/milk-cu

A small GPU library for NNs. Focuses on things like recurrent, recursive nets. An attempt to unify my research code.

Primary LanguageC++OtherNOASSERTION

milk

Milk is a small GPU library for neural nets with a focus on more NLP oriented stuff such as recurrent and recursive nets. Based on mshadow. It's main goal is to unify my own research code so it is easier to transfer knowledge and models between different research projects.

You can find a guide here.

Feel free to ask questions: oirsoy [a] cs [o] cornell [o] edu.

Some examples

See all the details in the appropriate files under the examples folder.

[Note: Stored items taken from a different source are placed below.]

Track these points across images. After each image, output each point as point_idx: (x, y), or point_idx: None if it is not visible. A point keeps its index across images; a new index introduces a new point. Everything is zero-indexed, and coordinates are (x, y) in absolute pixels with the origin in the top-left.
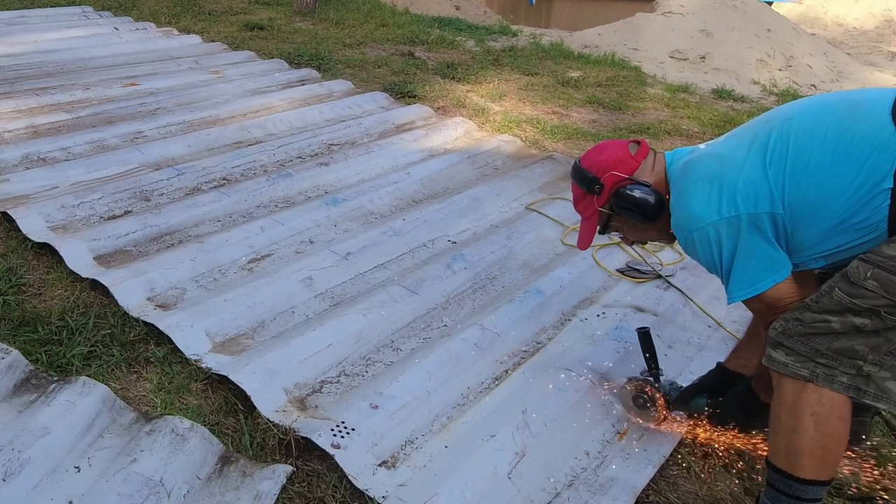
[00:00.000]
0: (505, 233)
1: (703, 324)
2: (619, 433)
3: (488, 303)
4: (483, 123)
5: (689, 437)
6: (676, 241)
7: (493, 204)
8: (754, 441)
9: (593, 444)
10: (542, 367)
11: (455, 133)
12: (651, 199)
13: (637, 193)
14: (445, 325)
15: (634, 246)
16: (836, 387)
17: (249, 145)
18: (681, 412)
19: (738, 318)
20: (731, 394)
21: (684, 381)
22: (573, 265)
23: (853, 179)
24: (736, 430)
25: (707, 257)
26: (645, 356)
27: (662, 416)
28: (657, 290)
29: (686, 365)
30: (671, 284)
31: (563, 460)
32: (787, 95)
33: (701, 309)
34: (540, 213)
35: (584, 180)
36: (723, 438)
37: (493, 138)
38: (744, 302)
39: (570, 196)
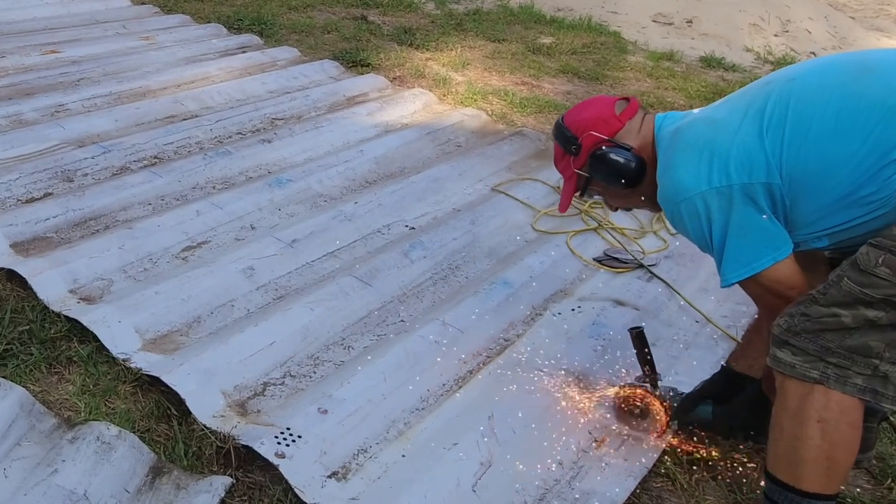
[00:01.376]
0: (469, 217)
1: (690, 319)
2: (596, 441)
3: (450, 295)
4: (444, 95)
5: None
6: (662, 214)
7: (455, 185)
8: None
9: (567, 453)
10: (510, 367)
11: (413, 106)
12: (631, 164)
13: (615, 157)
14: (402, 321)
15: (613, 233)
16: (849, 389)
17: (184, 120)
18: (683, 422)
19: (730, 312)
20: (740, 399)
21: (669, 383)
22: (545, 253)
23: (859, 148)
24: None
25: (696, 232)
26: (639, 359)
27: (662, 428)
28: (639, 282)
29: (671, 365)
30: (654, 275)
31: (534, 471)
32: (783, 63)
33: (688, 302)
34: (508, 195)
35: (563, 139)
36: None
37: (456, 112)
38: (742, 286)
39: (542, 177)
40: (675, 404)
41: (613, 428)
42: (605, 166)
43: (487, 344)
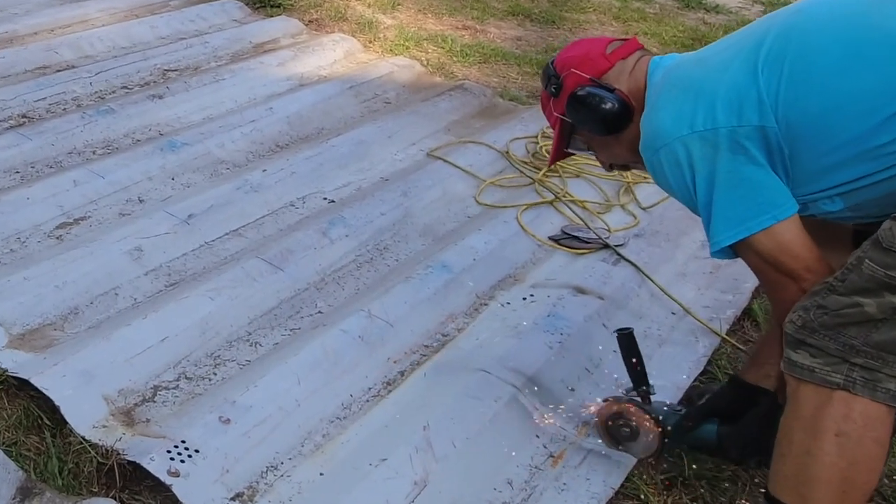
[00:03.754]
0: (400, 188)
1: (665, 310)
2: (552, 457)
3: (377, 282)
4: (371, 42)
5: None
6: (631, 185)
7: (383, 149)
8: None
9: (518, 470)
10: (449, 367)
11: (333, 55)
12: (612, 106)
13: (594, 98)
14: (320, 312)
15: (572, 207)
16: (880, 396)
17: (58, 71)
18: (683, 445)
19: (712, 302)
20: (751, 416)
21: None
22: (491, 231)
23: (869, 86)
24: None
25: (679, 185)
26: (627, 367)
27: (656, 451)
28: (603, 265)
29: None
30: (622, 257)
31: (478, 492)
32: (777, 4)
33: (662, 290)
34: (446, 161)
35: (546, 78)
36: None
37: (384, 62)
38: (739, 254)
39: (487, 140)
40: (673, 423)
41: (573, 441)
42: (583, 108)
43: (422, 340)
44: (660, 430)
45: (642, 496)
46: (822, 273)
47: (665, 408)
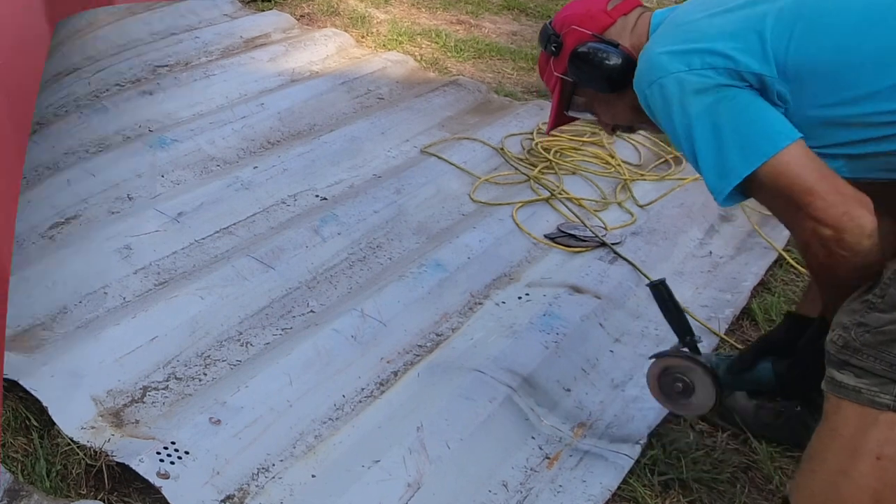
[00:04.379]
0: (393, 185)
1: None
2: (547, 458)
3: (370, 280)
4: (363, 37)
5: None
6: (628, 183)
7: (376, 146)
8: None
9: (513, 472)
10: (443, 368)
11: (325, 50)
12: (613, 61)
13: (597, 54)
14: (312, 311)
15: (568, 204)
16: None
17: (67, 75)
18: (739, 390)
19: (710, 301)
20: (804, 344)
21: (636, 389)
22: (486, 229)
23: (885, 48)
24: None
25: (666, 120)
26: (668, 319)
27: (715, 402)
28: (600, 264)
29: (639, 364)
30: (619, 255)
31: (473, 494)
32: None
33: None
34: (440, 158)
35: (545, 37)
36: None
37: (377, 57)
38: (754, 196)
39: (482, 136)
40: (726, 368)
41: (569, 443)
42: (586, 66)
43: (416, 339)
44: (714, 379)
45: (639, 498)
46: (828, 193)
47: (715, 357)
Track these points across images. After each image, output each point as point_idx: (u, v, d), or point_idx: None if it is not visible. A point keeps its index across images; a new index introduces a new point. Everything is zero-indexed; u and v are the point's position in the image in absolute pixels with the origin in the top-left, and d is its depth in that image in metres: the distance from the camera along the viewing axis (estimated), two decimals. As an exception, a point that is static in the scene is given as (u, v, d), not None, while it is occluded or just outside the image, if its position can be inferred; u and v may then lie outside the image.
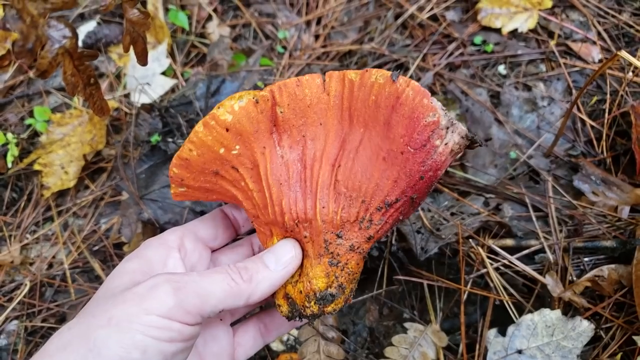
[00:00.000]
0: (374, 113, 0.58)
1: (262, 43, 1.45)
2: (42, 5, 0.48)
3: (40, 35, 0.49)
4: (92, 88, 0.56)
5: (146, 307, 0.51)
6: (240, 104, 0.56)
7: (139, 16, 0.54)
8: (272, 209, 0.60)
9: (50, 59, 0.50)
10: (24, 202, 1.32)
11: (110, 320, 0.50)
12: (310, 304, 0.62)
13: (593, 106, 1.27)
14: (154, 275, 0.56)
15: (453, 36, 1.38)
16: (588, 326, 1.00)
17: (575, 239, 1.08)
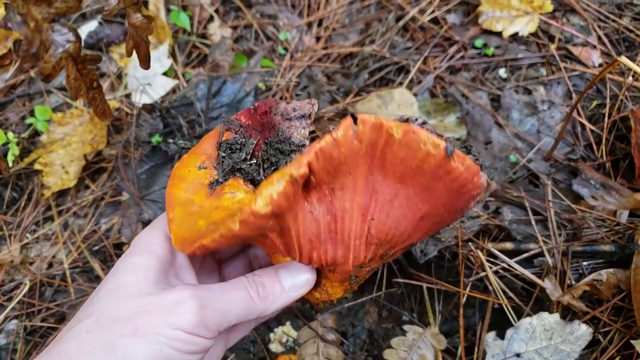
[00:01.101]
0: (415, 175, 0.55)
1: (264, 44, 1.45)
2: (46, 10, 0.48)
3: (45, 40, 0.49)
4: (94, 92, 0.56)
5: (172, 322, 0.52)
6: (279, 189, 0.51)
7: (142, 20, 0.54)
8: (300, 256, 0.60)
9: (54, 63, 0.50)
10: (24, 202, 1.32)
11: (137, 330, 0.51)
12: (325, 304, 0.69)
13: (593, 110, 1.27)
14: (179, 288, 0.55)
15: (454, 39, 1.38)
16: (586, 330, 1.01)
17: (574, 243, 1.08)
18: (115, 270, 0.60)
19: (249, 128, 0.70)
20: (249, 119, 0.70)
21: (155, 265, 0.60)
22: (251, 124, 0.70)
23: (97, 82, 0.57)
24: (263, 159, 0.68)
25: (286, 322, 1.16)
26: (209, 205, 0.59)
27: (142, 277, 0.58)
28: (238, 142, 0.68)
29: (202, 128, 1.24)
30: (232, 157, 0.66)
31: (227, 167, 0.65)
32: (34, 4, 0.48)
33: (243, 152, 0.67)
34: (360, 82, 1.35)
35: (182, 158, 0.68)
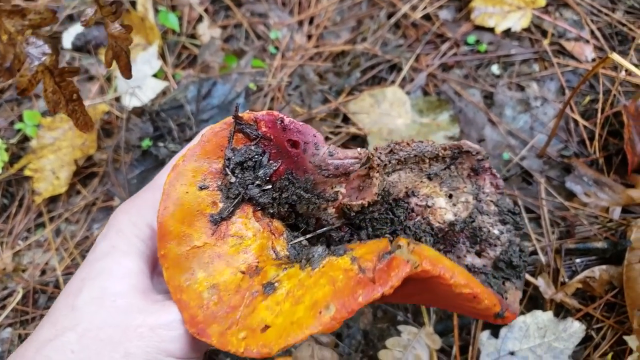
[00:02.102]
0: (447, 299, 0.56)
1: (254, 44, 1.44)
2: (19, 23, 0.47)
3: (19, 53, 0.48)
4: (74, 104, 0.55)
5: (165, 349, 0.50)
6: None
7: (120, 31, 0.53)
8: None
9: (29, 76, 0.49)
10: (15, 208, 1.32)
11: (128, 356, 0.49)
12: None
13: (586, 106, 1.27)
14: (171, 308, 0.52)
15: (446, 36, 1.37)
16: (579, 327, 1.01)
17: (567, 241, 1.08)
18: (97, 270, 0.55)
19: (268, 141, 0.57)
20: (272, 131, 0.56)
21: (142, 269, 0.56)
22: (273, 139, 0.57)
23: (76, 94, 0.56)
24: (281, 189, 0.57)
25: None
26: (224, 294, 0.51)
27: (130, 287, 0.54)
28: (254, 158, 0.56)
29: (192, 131, 1.23)
30: (244, 176, 0.56)
31: (236, 196, 0.55)
32: (6, 16, 0.47)
33: (259, 173, 0.56)
34: (352, 81, 1.34)
35: (179, 165, 0.56)
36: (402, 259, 0.45)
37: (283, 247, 0.57)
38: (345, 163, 0.56)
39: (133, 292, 0.54)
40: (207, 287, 0.52)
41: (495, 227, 0.59)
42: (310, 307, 0.46)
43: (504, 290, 0.57)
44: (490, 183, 0.61)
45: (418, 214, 0.61)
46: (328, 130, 1.28)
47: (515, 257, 0.58)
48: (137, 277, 0.55)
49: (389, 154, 0.58)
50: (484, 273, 0.58)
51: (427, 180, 0.61)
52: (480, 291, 0.49)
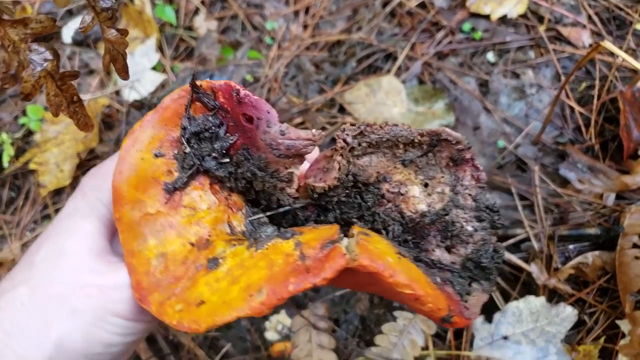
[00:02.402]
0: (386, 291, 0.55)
1: (250, 35, 1.45)
2: (22, 31, 0.49)
3: (22, 61, 0.50)
4: (75, 105, 0.58)
5: (113, 310, 0.51)
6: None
7: (116, 36, 0.55)
8: None
9: (33, 82, 0.52)
10: (22, 201, 1.35)
11: (74, 313, 0.50)
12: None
13: (582, 92, 1.28)
14: (122, 270, 0.52)
15: (441, 24, 1.38)
16: (572, 312, 1.03)
17: (560, 227, 1.10)
18: (57, 230, 0.56)
19: (225, 113, 0.55)
20: (229, 103, 0.54)
21: (101, 232, 0.57)
22: (230, 111, 0.55)
23: (77, 96, 0.58)
24: (238, 163, 0.56)
25: (281, 310, 1.19)
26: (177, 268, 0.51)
27: (86, 248, 0.54)
28: (210, 129, 0.55)
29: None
30: (200, 147, 0.55)
31: (190, 167, 0.54)
32: (10, 26, 0.49)
33: (216, 145, 0.55)
34: (348, 70, 1.36)
35: (136, 130, 0.54)
36: (340, 251, 0.44)
37: (240, 223, 0.56)
38: (297, 144, 0.53)
39: (87, 252, 0.54)
40: (156, 254, 0.51)
41: (469, 224, 0.56)
42: (244, 288, 0.45)
43: (468, 292, 0.53)
44: (471, 175, 0.57)
45: (390, 201, 0.58)
46: (324, 121, 1.30)
47: (486, 258, 0.54)
48: (94, 239, 0.56)
49: (359, 136, 0.54)
50: (450, 270, 0.55)
51: (401, 166, 0.57)
52: (423, 293, 0.46)
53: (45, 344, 0.49)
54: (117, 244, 0.59)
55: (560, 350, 1.02)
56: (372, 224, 0.58)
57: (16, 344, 0.49)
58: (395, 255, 0.48)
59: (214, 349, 1.14)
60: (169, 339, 1.16)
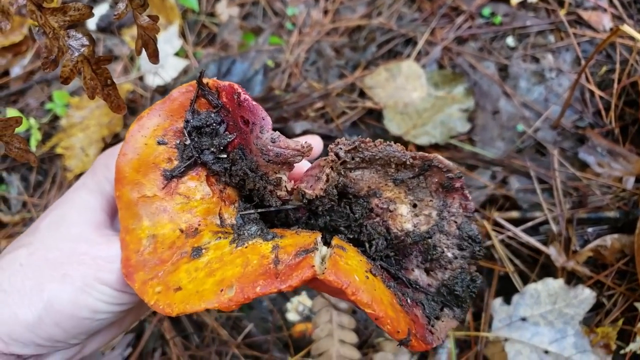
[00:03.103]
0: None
1: (271, 21, 1.47)
2: (61, 19, 0.52)
3: (62, 46, 0.52)
4: (109, 89, 0.60)
5: (101, 278, 0.54)
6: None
7: (148, 22, 0.57)
8: None
9: (71, 66, 0.54)
10: (49, 184, 1.39)
11: (65, 277, 0.53)
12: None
13: (602, 76, 1.27)
14: (115, 243, 0.55)
15: (461, 9, 1.38)
16: (590, 294, 1.04)
17: (579, 210, 1.11)
18: (64, 200, 0.61)
19: (227, 112, 0.58)
20: (230, 103, 0.57)
21: (103, 207, 0.61)
22: (231, 111, 0.58)
23: (110, 79, 0.61)
24: (233, 160, 0.59)
25: (302, 292, 1.22)
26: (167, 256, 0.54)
27: (86, 219, 0.58)
28: (211, 125, 0.58)
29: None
30: (200, 141, 0.58)
31: (189, 158, 0.57)
32: (50, 14, 0.51)
33: (214, 142, 0.58)
34: (368, 55, 1.37)
35: (143, 117, 0.58)
36: (310, 262, 0.46)
37: (232, 216, 0.59)
38: (285, 153, 0.55)
39: (86, 223, 0.58)
40: (147, 235, 0.54)
41: (450, 250, 0.58)
42: (218, 282, 0.48)
43: (437, 316, 0.55)
44: (460, 204, 0.59)
45: (378, 215, 0.60)
46: (344, 105, 1.31)
47: (461, 286, 0.56)
48: (94, 212, 0.59)
49: (352, 150, 0.56)
50: (424, 293, 0.56)
51: (392, 184, 0.59)
52: (383, 315, 0.47)
53: (36, 303, 0.52)
54: (117, 221, 0.62)
55: (579, 332, 1.03)
56: (358, 234, 0.60)
57: (11, 300, 0.53)
58: (363, 274, 0.49)
59: (236, 329, 1.18)
60: (193, 319, 1.19)
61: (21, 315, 0.52)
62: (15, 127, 0.60)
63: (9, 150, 0.59)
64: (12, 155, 0.60)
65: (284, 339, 1.16)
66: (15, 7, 0.48)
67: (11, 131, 0.60)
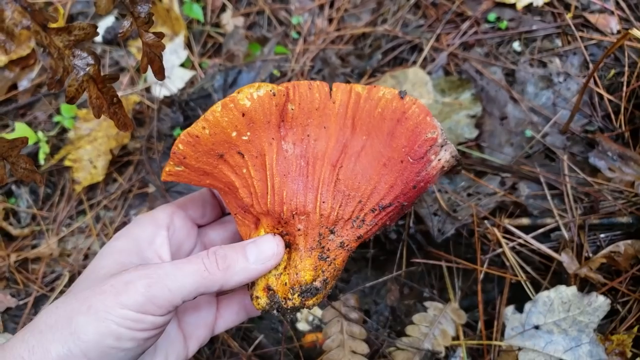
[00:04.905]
0: (378, 124, 0.62)
1: (276, 30, 1.47)
2: (66, 39, 0.52)
3: (67, 66, 0.52)
4: (115, 107, 0.60)
5: (121, 302, 0.56)
6: (259, 93, 0.59)
7: (154, 39, 0.57)
8: (272, 198, 0.63)
9: (77, 86, 0.54)
10: (58, 197, 1.39)
11: (90, 308, 0.56)
12: (294, 296, 0.65)
13: (611, 79, 1.26)
14: (131, 269, 0.59)
15: (467, 14, 1.37)
16: (604, 301, 1.03)
17: (591, 216, 1.09)
18: (99, 254, 0.67)
19: None
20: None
21: (130, 248, 0.66)
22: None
23: (116, 97, 0.61)
24: None
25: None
26: None
27: (114, 261, 0.64)
28: None
29: (220, 119, 1.27)
30: None
31: None
32: (55, 34, 0.51)
33: None
34: (374, 62, 1.36)
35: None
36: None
37: None
38: None
39: (115, 264, 0.65)
40: None
41: None
42: None
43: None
44: None
45: None
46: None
47: None
48: (121, 254, 0.67)
49: None
50: None
51: None
52: (377, 85, 0.63)
53: (66, 336, 0.55)
54: (152, 255, 0.70)
55: (593, 340, 1.02)
56: None
57: (45, 338, 0.55)
58: None
59: (247, 340, 1.17)
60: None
61: (53, 351, 0.54)
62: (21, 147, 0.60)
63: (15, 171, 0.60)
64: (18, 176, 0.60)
65: (295, 350, 1.15)
66: (19, 28, 0.48)
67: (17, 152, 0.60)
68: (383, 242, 1.18)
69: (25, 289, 1.29)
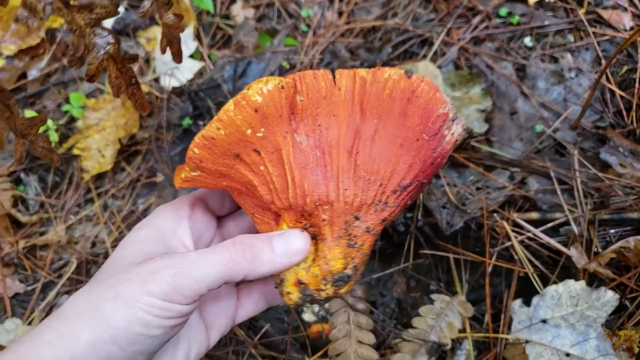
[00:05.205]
0: (388, 105, 0.62)
1: (286, 22, 1.47)
2: (88, 16, 0.52)
3: (88, 44, 0.52)
4: (133, 88, 0.60)
5: (147, 290, 0.56)
6: (268, 87, 0.58)
7: (174, 20, 0.57)
8: (294, 191, 0.63)
9: (97, 64, 0.54)
10: (66, 185, 1.40)
11: (117, 295, 0.56)
12: (327, 286, 0.65)
13: (623, 76, 1.25)
14: (157, 258, 0.60)
15: (478, 9, 1.37)
16: (613, 296, 1.03)
17: (601, 212, 1.09)
18: (122, 244, 0.67)
19: None
20: None
21: (153, 238, 0.66)
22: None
23: (134, 78, 0.61)
24: None
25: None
26: None
27: (138, 250, 0.64)
28: None
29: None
30: None
31: None
32: (77, 11, 0.51)
33: None
34: (383, 56, 1.36)
35: None
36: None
37: None
38: None
39: (139, 253, 0.64)
40: None
41: None
42: None
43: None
44: None
45: None
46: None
47: None
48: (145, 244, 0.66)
49: None
50: None
51: None
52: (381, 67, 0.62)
53: (94, 322, 0.55)
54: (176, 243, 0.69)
55: (601, 335, 1.02)
56: None
57: (72, 325, 0.56)
58: None
59: (253, 329, 1.17)
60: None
61: (82, 337, 0.54)
62: (40, 125, 0.60)
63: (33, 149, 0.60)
64: (36, 154, 0.61)
65: (301, 340, 1.15)
66: (42, 4, 0.48)
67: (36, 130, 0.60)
68: (390, 235, 1.18)
69: (33, 275, 1.29)
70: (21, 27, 1.47)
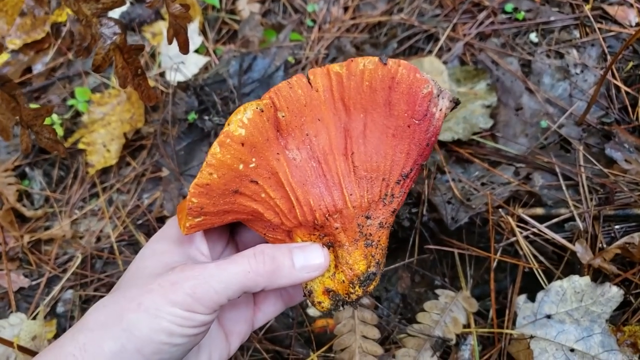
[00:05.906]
0: (371, 97, 0.60)
1: (292, 17, 1.46)
2: (94, 6, 0.52)
3: (95, 34, 0.53)
4: (139, 78, 0.60)
5: (170, 300, 0.57)
6: (248, 116, 0.57)
7: (180, 10, 0.57)
8: (301, 210, 0.63)
9: (103, 54, 0.54)
10: (71, 180, 1.40)
11: (140, 306, 0.57)
12: (355, 288, 0.65)
13: (629, 72, 1.25)
14: (177, 269, 0.60)
15: (483, 4, 1.36)
16: (617, 292, 1.02)
17: (606, 207, 1.09)
18: (140, 256, 0.68)
19: None
20: None
21: (171, 249, 0.67)
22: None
23: (141, 69, 0.61)
24: None
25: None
26: None
27: (157, 261, 0.65)
28: None
29: (235, 105, 1.28)
30: None
31: None
32: (83, 1, 0.51)
33: None
34: (389, 51, 1.36)
35: None
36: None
37: None
38: None
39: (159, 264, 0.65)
40: None
41: None
42: None
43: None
44: None
45: None
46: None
47: None
48: (163, 255, 0.67)
49: None
50: None
51: None
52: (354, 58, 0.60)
53: (118, 332, 0.56)
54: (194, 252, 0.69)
55: (605, 330, 1.01)
56: None
57: (96, 335, 0.56)
58: None
59: (257, 324, 1.18)
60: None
61: (106, 347, 0.55)
62: (46, 116, 0.61)
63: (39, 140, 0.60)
64: (42, 145, 0.61)
65: (306, 335, 1.15)
66: (51, -7, 0.48)
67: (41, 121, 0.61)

A simple three layer feedforward net (examples/mnist.cu):

auto ds = datastream(2);
auto nn = ff(100,nonlin::tanh()) >>
          ff(100,nonlin::tanh()) >>
          ff(100,nonlin::tanh()) >>
          ff(10,nonlin::id());
auto loss = smax_xent();
auto all = ds >> nn >> loss;

An LSTM as a 5-class classifier for sentences (examples/sstb-lstm.cu):

auto ds = datastream(2);
auto wv = proj(300, N+1);
auto nn = ds >> wv >> lstm(50) >> tail() >> ff(5,nonlin::id()) >> smax_xent();

A deep bidirectional recurrent net for opinion mining (Irsoy & Cardie, EMNLP2014, examples/mpqa.cu):

auto ds = datastream(2);
auto wv = proj(300, nX+1);
auto layer = []() { return cast() >>
                           (recurrent(100), recurrent(100, reverse)) >>
                           cat(); };
auto top = smax_xent();
auto nn = ds >> wv >> layer() >> layer() >> layer()
             >> ff(3,nonlin::id()) >> top;

A recursive net (e.g. Socher et al, ICML2011 or Iyyer et al, EMNLP2014):

auto ds = datastream(2);
auto wv = proj(300, N+1);
auto nn = ds >> wv >> recursive(100, 2) >> ff(5,nonlin::id()) >> smax_xent();

Or a deep (three-layer) rectifier recursive net (Irsoy & Cardie, NIPS2014, examples/sstb-rsv.cu):

auto ds = datastream(2);
auto wv = proj(300, N+1);
auto top = smax_xent();
auto nn = ds >> wv >> recursive(50, 2, nonlin::relu()) >>
                      recursive(50, 2, nonlin::relu()) >>
                      recursive(50, 2, nonlin::relu()) >>
                      ff(5,nonlin::id()) >> top;

Todo (at a high level)

  • Add a tree LSTM model
  • Add budding trees
  • Add a recursive net example with dependency trees instead of constituency trees.

License

Code is released under the Apache v2 license.